Sonics Stagger By Bulls -- Cartwright, Scheffler Injured In 85-81 Win
IOWA CITY, Iowa - After blitzing the Chicago Bulls the night before, the Seattle SuperSonics took the hard road to victory last night at Carver-Hawkeye Arena.
The Sonics won 85-81 after falling behind 20-4 and failing to make a field goal in the first 10 minutes, 50 seconds.
Seattle finally took the lead with 6:10 left in the game. The Sonics held Chicago to one point in the final 2 1/2 minutes, and iced their fifth exhibition win in as many tries on a Detlef Schrempf free throw with seven seconds left for the final four-point advantage.
The game was a bit of a coming-out party for Sonic Ervin Johnson, who had 12 points and 12 rebounds in 31 minutes.
"This was the first game he really hasn't gotten in foul trouble," Seattle Coach George Karl said of the second-year center. "I thought he really played effectively. He gave us some defense for the first time."

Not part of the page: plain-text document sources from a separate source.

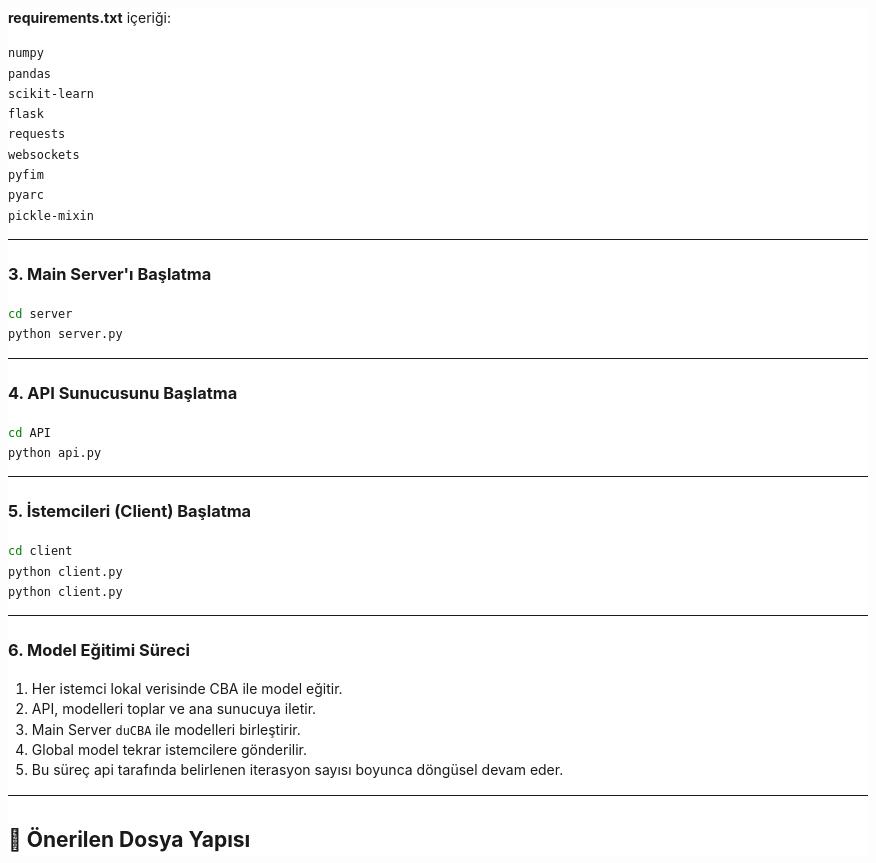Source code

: **requirements.txt** içeriği:

```text
numpy
pandas
scikit-learn
flask
requests
websockets
pyfim
pyarc
pickle-mixin
```

---

### 3. Main Server'ı Başlatma

```bash
cd server
python server.py
```

---

### 4. API Sunucusunu Başlatma

```bash
cd API
python api.py
```

---

### 5. İstemcileri (Client) Başlatma

```bash
cd client
python client.py
python client.py
```

---

### 6. Model Eğitimi Süreci

1. Her istemci lokal verisinde CBA ile model eğitir.
2. API, modelleri toplar ve ana sunucuya iletir.
3. Main Server `duCBA` ile modelleri birleştirir.
4. Global model tekrar istemcilere gönderilir.
5. Bu süreç api tarafında belirlenen iterasyon sayısı boyunca döngüsel devam eder.

---

## 📂 Önerilen Dosya Yapısı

Johnson played a little more than planned because starting center Bill Cartwright left the game after six minutes with a groin injury.
"It's nothing," Cartwright said.
What was something was an injury to reserve big man Steve Scheffler, who landed the wrong way on an ankle.

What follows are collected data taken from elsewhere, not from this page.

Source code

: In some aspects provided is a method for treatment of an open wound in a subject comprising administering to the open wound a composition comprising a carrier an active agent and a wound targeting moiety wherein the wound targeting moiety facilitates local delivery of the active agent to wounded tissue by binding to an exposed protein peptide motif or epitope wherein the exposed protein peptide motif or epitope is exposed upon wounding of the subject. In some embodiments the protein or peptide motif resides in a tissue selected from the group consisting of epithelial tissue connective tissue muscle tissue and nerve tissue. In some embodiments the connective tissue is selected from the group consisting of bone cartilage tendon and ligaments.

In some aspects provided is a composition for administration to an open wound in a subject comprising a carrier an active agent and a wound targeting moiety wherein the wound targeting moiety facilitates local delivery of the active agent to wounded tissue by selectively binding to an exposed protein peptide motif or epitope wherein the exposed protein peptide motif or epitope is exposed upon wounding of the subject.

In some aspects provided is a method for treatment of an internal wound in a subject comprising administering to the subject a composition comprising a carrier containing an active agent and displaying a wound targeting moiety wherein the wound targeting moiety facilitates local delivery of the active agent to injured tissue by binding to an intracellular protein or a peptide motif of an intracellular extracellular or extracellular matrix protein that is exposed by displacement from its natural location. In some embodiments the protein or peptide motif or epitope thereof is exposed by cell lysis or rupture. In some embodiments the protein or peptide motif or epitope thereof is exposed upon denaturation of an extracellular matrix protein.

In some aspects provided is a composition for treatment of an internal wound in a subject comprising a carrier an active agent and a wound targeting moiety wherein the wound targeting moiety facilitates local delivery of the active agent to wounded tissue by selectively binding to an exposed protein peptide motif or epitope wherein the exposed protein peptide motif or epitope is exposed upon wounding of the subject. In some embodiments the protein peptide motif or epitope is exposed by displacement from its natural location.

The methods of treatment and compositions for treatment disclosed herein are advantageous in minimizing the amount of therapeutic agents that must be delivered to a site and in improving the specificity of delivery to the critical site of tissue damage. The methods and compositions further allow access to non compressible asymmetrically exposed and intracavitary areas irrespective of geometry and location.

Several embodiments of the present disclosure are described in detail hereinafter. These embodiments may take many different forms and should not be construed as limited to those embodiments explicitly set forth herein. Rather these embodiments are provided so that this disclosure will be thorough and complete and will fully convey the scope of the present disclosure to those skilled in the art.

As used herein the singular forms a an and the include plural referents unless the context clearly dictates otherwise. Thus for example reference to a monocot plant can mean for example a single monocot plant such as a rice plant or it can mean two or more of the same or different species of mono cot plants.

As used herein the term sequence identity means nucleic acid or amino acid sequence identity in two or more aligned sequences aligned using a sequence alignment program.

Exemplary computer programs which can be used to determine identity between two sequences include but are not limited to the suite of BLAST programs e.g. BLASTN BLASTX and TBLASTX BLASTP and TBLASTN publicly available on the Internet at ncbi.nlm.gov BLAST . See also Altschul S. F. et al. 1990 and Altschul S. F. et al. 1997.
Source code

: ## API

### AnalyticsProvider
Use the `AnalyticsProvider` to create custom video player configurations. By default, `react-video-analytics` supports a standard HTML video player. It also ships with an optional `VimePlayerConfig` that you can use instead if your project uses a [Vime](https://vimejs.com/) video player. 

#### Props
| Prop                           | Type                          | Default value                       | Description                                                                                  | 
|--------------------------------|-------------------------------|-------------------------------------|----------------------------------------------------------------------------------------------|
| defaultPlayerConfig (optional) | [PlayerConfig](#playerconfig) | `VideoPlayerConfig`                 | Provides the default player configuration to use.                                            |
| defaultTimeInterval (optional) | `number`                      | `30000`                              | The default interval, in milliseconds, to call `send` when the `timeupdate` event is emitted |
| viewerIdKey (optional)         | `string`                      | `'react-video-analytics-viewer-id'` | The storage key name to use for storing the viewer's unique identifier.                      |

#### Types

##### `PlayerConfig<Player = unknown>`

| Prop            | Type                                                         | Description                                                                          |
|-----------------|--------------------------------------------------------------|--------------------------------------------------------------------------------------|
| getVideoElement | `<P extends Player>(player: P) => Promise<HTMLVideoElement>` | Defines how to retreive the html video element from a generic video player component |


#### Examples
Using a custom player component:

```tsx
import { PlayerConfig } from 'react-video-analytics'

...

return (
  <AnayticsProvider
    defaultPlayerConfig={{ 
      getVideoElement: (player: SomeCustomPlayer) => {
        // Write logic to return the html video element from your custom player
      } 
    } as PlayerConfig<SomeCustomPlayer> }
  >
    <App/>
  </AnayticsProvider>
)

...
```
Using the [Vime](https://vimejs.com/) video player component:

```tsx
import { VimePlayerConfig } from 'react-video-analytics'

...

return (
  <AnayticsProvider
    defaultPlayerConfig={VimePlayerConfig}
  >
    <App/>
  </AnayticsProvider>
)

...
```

"He went to the hospital for X-rays," Karl said. "He had at least a severe sprain, and maybe a fracture."
Byron Houston sat out with tendinitis in his Achilles tendon, and Vincent Askew was withheld because of a flare-up of a sinus infection.
Kendall Gill didn't contribute much - he was ejected with his second technical foul with 3:22 left in the first half. Gill's first technical was for hanging on the rim. The second came for words exchanged with officials.
Schrempf had 16 points and eight rebounds for the Sonics. Sarunas Marciulionis had 13 points, and Gary Payton added 12. Shawn Kemp mustered just eight points in 22 minutes.
B.J. Armstrong, making a return to the University of Iowa, led the Bulls with 13 points before a doting crowd. Bull forward Scottie Pippen equaled Kemp's eight points.
Seattle shot a chilly 40.9 percent from the field, but Chicago was a frigid 34.2 percent on 24-for-70 misfiring.
"Playing back-to-back games against the same team is mentally difficult," Karl said. The Sonics drilled the Bulls 123-94 in Memphis on Friday night.